Understanding a clients’ investment time horizon is crucial for making the decisions on asset allocation and portfolio composition. If a client is 30 years old, they still have ~35 years till retirement. But what a lot of people don’t take into consideration is the fact that their investment time horizon continues past retirement and goes all the way until they die. Investors with longer time
horizons may have a different perspective on their ability to take on more risk than those closer to retirement because they have more time to recover from a market drawdown. Older clients, who are near or in retirement or have a shorter time horizon, may be inclined to position their portfolio’s more defensively to help prevent their investment portfolio from decreasing by too much in a drawdown.


Tax Considerations:

Understanding a client’s tax situation also comes into play with portfolio implementation and financial planning. We work alongside your CPA to understand your tax situation, and actively manage the gains and losses in your portfolio in order to minimize your capital gains taxes if possible. We also work to maximize the most tax efficient way for charitable giving through the use of DAF accounts (donor-advised-fund), if a client so chooses to do so.

● **TO-DO ITEM**:
Extend the passage on investment time horizons and tax considerations, starting after its final sentence about donor-advised funds. The listing below is not needed for this work.

● **GIVEN DATA**:
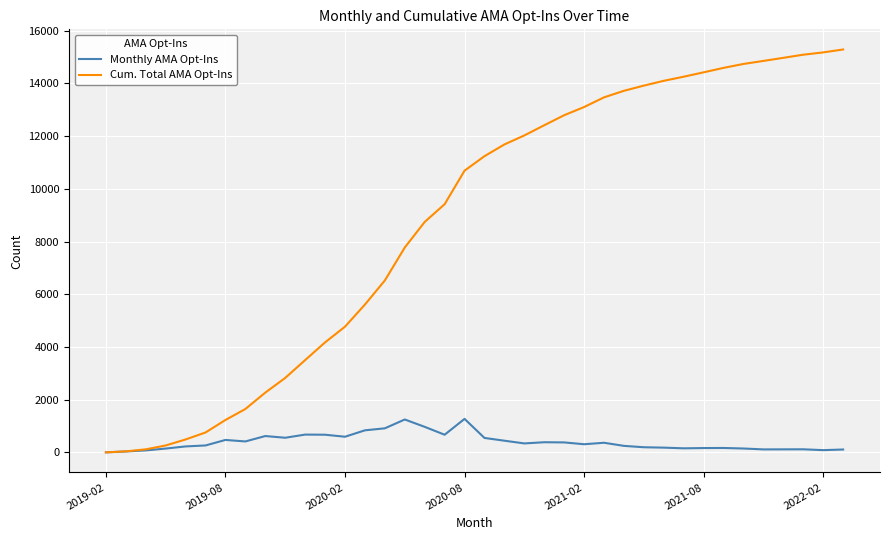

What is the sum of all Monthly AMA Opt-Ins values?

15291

---

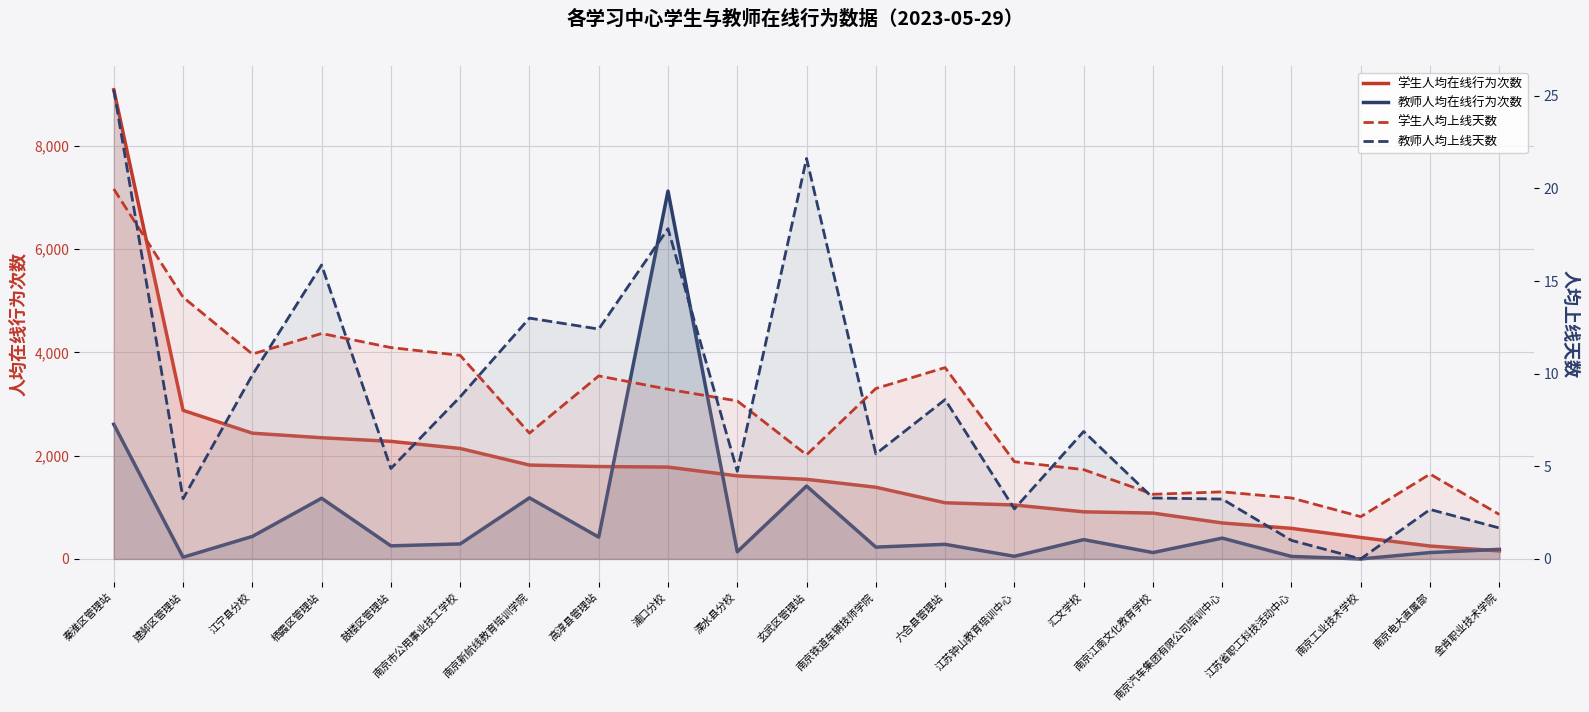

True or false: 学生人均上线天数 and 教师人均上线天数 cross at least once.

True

● **TASK ANSWER**:
Asset Allocation Targets:

The most important decision in the investment management process that historically has had the most impact on returns is the asset allocation. The asset allocation is the end result of digging into a client’s time horizon, liquidity needs, income needs, risk tolerance, etc. The asset allocations we generally use for clients are equity (100% equities/0% fixed income), growth (70%
equities/30% fixed income), balanced (50% equities/50% fixed income), conservative (30% equities/70% fixed income), and fixed income (0% equities/100% fixed income).


Return Expectations:

Return expectations are generally correlated with the amount of risk you are willing to take on over long-term market cycles. Typically, lower risk results in lower long-term returns with less volatility, and higher risk typically results in higher long-term returns with more volatility. We look to understand what your goals are, and how much annualized return you would need to achieve
those goals.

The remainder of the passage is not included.